— Your goal —
What follows is data; output all of it exactly as given.

---------------

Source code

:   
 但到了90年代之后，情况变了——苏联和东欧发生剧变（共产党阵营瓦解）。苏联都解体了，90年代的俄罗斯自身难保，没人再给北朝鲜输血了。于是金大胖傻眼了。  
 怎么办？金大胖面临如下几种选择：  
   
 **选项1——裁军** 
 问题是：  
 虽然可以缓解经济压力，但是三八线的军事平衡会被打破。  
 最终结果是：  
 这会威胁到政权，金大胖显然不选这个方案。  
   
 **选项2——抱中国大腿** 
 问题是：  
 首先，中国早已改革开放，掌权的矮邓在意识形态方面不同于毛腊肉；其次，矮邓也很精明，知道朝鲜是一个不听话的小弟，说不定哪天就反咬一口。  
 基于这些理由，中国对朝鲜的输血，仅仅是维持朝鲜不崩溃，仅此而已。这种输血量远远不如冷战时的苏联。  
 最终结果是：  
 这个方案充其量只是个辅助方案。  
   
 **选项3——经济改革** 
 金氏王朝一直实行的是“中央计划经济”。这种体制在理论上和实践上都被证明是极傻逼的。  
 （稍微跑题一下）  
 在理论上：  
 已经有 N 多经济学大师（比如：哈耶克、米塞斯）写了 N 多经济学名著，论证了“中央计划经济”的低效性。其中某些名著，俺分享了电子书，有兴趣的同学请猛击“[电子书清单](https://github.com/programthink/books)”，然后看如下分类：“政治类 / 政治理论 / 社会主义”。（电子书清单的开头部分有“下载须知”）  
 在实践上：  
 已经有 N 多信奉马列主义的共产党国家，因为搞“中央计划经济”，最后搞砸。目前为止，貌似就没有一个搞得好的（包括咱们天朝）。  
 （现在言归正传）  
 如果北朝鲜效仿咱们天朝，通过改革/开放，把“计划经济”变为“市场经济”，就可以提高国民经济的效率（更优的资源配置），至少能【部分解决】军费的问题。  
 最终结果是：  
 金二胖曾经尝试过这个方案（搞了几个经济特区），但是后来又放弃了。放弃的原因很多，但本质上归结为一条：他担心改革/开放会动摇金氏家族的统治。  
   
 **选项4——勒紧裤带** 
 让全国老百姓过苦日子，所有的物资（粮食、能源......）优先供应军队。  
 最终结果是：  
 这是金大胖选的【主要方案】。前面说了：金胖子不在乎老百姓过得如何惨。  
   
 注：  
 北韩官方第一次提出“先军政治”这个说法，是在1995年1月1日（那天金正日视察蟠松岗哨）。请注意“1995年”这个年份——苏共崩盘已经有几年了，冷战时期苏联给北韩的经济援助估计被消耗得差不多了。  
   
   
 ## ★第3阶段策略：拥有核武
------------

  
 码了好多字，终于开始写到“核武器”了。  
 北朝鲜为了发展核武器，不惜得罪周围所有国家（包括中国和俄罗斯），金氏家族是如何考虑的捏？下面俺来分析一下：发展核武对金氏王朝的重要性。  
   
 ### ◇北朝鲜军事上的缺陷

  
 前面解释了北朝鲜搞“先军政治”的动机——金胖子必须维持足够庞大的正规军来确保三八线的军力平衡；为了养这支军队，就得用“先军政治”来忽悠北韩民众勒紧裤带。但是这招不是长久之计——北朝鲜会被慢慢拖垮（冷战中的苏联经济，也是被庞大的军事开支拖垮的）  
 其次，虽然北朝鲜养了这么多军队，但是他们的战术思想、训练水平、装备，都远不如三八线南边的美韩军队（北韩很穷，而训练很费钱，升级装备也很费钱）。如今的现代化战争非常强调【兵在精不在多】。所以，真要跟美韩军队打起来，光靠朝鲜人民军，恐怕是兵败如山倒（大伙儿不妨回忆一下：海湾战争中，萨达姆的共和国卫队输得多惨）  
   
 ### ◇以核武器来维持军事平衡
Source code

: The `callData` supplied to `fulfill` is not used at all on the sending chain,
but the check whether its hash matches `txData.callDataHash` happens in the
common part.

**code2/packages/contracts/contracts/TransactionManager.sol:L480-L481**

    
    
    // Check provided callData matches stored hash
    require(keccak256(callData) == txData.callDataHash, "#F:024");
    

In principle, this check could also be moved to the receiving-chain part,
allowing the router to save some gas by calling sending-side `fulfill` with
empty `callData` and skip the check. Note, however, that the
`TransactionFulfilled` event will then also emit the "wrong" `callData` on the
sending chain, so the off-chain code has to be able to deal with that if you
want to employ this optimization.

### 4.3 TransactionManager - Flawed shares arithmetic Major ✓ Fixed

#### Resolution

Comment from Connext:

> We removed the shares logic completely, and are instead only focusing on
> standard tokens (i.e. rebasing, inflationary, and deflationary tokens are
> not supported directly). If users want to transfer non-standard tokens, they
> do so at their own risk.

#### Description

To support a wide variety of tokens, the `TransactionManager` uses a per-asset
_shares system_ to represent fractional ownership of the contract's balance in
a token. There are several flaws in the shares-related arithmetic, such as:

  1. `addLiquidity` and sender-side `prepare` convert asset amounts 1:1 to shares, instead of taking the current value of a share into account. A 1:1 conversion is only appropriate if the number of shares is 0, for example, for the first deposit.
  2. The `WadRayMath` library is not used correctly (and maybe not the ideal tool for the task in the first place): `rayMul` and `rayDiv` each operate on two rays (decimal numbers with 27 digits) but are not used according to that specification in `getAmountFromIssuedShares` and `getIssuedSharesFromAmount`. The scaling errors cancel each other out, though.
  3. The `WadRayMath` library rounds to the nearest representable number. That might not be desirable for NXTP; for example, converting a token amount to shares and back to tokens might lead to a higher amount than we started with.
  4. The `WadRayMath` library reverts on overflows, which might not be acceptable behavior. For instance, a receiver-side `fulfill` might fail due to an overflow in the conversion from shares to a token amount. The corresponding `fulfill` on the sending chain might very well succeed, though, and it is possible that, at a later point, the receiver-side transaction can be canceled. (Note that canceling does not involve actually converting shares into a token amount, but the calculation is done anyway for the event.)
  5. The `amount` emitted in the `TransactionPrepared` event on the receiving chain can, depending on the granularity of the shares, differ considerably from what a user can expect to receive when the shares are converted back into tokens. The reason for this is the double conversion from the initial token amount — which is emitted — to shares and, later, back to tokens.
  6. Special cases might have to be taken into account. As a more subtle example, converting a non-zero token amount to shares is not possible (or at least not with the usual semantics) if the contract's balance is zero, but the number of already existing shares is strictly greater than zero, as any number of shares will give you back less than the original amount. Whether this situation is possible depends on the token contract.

---------------

— Finished task —
Source code

:   
 但到了90年代之后，情况变了——苏联和东欧发生剧变（共产党阵营瓦解）。苏联都解体了，90年代的俄罗斯自身难保，没人再给北朝鲜输血了。于是金大胖傻眼了。  
 怎么办？金大胖面临如下几种选择：  
   
 **选项1——裁军** 
 问题是：  
 虽然可以缓解经济压力，但是三八线的军事平衡会被打破。  
 最终结果是：  
 这会威胁到政权，金大胖显然不选这个方案。  
   
 **选项2——抱中国大腿** 
 问题是：  
 首先，中国早已改革开放，掌权的矮邓在意识形态方面不同于毛腊肉；其次，矮邓也很精明，知道朝鲜是一个不听话的小弟，说不定哪天就反咬一口。  
 基于这些理由，中国对朝鲜的输血，仅仅是维持朝鲜不崩溃，仅此而已。这种输血量远远不如冷战时的苏联。  
 最终结果是：  
 这个方案充其量只是个辅助方案。  
   
 **选项3——经济改革** 
 金氏王朝一直实行的是“中央计划经济”。这种体制在理论上和实践上都被证明是极傻逼的。  
 （稍微跑题一下）  
 在理论上：  
 已经有 N 多经济学大师（比如：哈耶克、米塞斯）写了 N 多经济学名著，论证了“中央计划经济”的低效性。其中某些名著，俺分享了电子书，有兴趣的同学请猛击“[电子书清单](https://github.com/programthink/books)”，然后看如下分类：“政治类 / 政治理论 / 社会主义”。（电子书清单的开头部分有“下载须知”）  
 在实践上：  
 已经有 N 多信奉马列主义的共产党国家，因为搞“中央计划经济”，最后搞砸。目前为止，貌似就没有一个搞得好的（包括咱们天朝）。  
 （现在言归正传）  
 如果北朝鲜效仿咱们天朝，通过改革/开放，把“计划经济”变为“市场经济”，就可以提高国民经济的效率（更优的资源配置），至少能【部分解决】军费的问题。  
 最终结果是：  
 金二胖曾经尝试过这个方案（搞了几个经济特区），但是后来又放弃了。放弃的原因很多，但本质上归结为一条：他担心改革/开放会动摇金氏家族的统治。  
   
 **选项4——勒紧裤带** 
 让全国老百姓过苦日子，所有的物资（粮食、能源......）优先供应军队。  
 最终结果是：  
 这是金大胖选的【主要方案】。前面说了：金胖子不在乎老百姓过得如何惨。  
   
 注：  
 北韩官方第一次提出“先军政治”这个说法，是在1995年1月1日（那天金正日视察蟠松岗哨）。请注意“1995年”这个年份——苏共崩盘已经有几年了，冷战时期苏联给北韩的经济援助估计被消耗得差不多了。  
   
   
 ## ★第3阶段策略：拥有核武
------------

  
 码了好多字，终于开始写到“核武器”了。  
 北朝鲜为了发展核武器，不惜得罪周围所有国家（包括中国和俄罗斯），金氏家族是如何考虑的捏？下面俺来分析一下：发展核武对金氏王朝的重要性。  
   
 ### ◇北朝鲜军事上的缺陷

  
 前面解释了北朝鲜搞“先军政治”的动机——金胖子必须维持足够庞大的正规军来确保三八线的军力平衡；为了养这支军队，就得用“先军政治”来忽悠北韩民众勒紧裤带。但是这招不是长久之计——北朝鲜会被慢慢拖垮（冷战中的苏联经济，也是被庞大的军事开支拖垮的）  
 其次，虽然北朝鲜养了这么多军队，但是他们的战术思想、训练水平、装备，都远不如三八线南边的美韩军队（北韩很穷，而训练很费钱，升级装备也很费钱）。如今的现代化战争非常强调【兵在精不在多】。所以，真要跟美韩军队打起来，光靠朝鲜人民军，恐怕是兵败如山倒（大伙儿不妨回忆一下：海湾战争中，萨达姆的共和国卫队输得多惨）  
   
 ### ◇以核武器来维持军事平衡
Source code

: The `callData` supplied to `fulfill` is not used at all on the sending chain,
but the check whether its hash matches `txData.callDataHash` happens in the
common part.

**code2/packages/contracts/contracts/TransactionManager.sol:L480-L481**

    
    
    // Check provided callData matches stored hash
    require(keccak256(callData) == txData.callDataHash, "#F:024");
    

In principle, this check could also be moved to the receiving-chain part,
allowing the router to save some gas by calling sending-side `fulfill` with
empty `callData` and skip the check. Note, however, that the
`TransactionFulfilled` event will then also emit the "wrong" `callData` on the
sending chain, so the off-chain code has to be able to deal with that if you
want to employ this optimization.

### 4.3 TransactionManager - Flawed shares arithmetic Major ✓ Fixed

#### Resolution

Comment from Connext:

> We removed the shares logic completely, and are instead only focusing on
> standard tokens (i.e. rebasing, inflationary, and deflationary tokens are
> not supported directly). If users want to transfer non-standard tokens, they
> do so at their own risk.

#### Description

To support a wide variety of tokens, the `TransactionManager` uses a per-asset
_shares system_ to represent fractional ownership of the contract's balance in
a token. There are several flaws in the shares-related arithmetic, such as:

  1. `addLiquidity` and sender-side `prepare` convert asset amounts 1:1 to shares, instead of taking the current value of a share into account. A 1:1 conversion is only appropriate if the number of shares is 0, for example, for the first deposit.
  2. The `WadRayMath` library is not used correctly (and maybe not the ideal tool for the task in the first place): `rayMul` and `rayDiv` each operate on two rays (decimal numbers with 27 digits) but are not used according to that specification in `getAmountFromIssuedShares` and `getIssuedSharesFromAmount`. The scaling errors cancel each other out, though.
  3. The `WadRayMath` library rounds to the nearest representable number. That might not be desirable for NXTP; for example, converting a token amount to shares and back to tokens might lead to a higher amount than we started with.
  4. The `WadRayMath` library reverts on overflows, which might not be acceptable behavior. For instance, a receiver-side `fulfill` might fail due to an overflow in the conversion from shares to a token amount. The corresponding `fulfill` on the sending chain might very well succeed, though, and it is possible that, at a later point, the receiver-side transaction can be canceled. (Note that canceling does not involve actually converting shares into a token amount, but the calculation is done anyway for the event.)
  5. The `amount` emitted in the `TransactionPrepared` event on the receiving chain can, depending on the granularity of the shares, differ considerably from what a user can expect to receive when the shares are converted back into tokens. The reason for this is the double conversion from the initial token amount — which is emitted — to shares and, later, back to tokens.
  6. Special cases might have to be taken into account. As a more subtle example, converting a non-zero token amount to shares is not possible (or at least not with the usual semantics) if the contract's balance is zero, but the number of already existing shares is strictly greater than zero, as any number of shares will give you back less than the original amount. Whether this situation is possible depends on the token contract.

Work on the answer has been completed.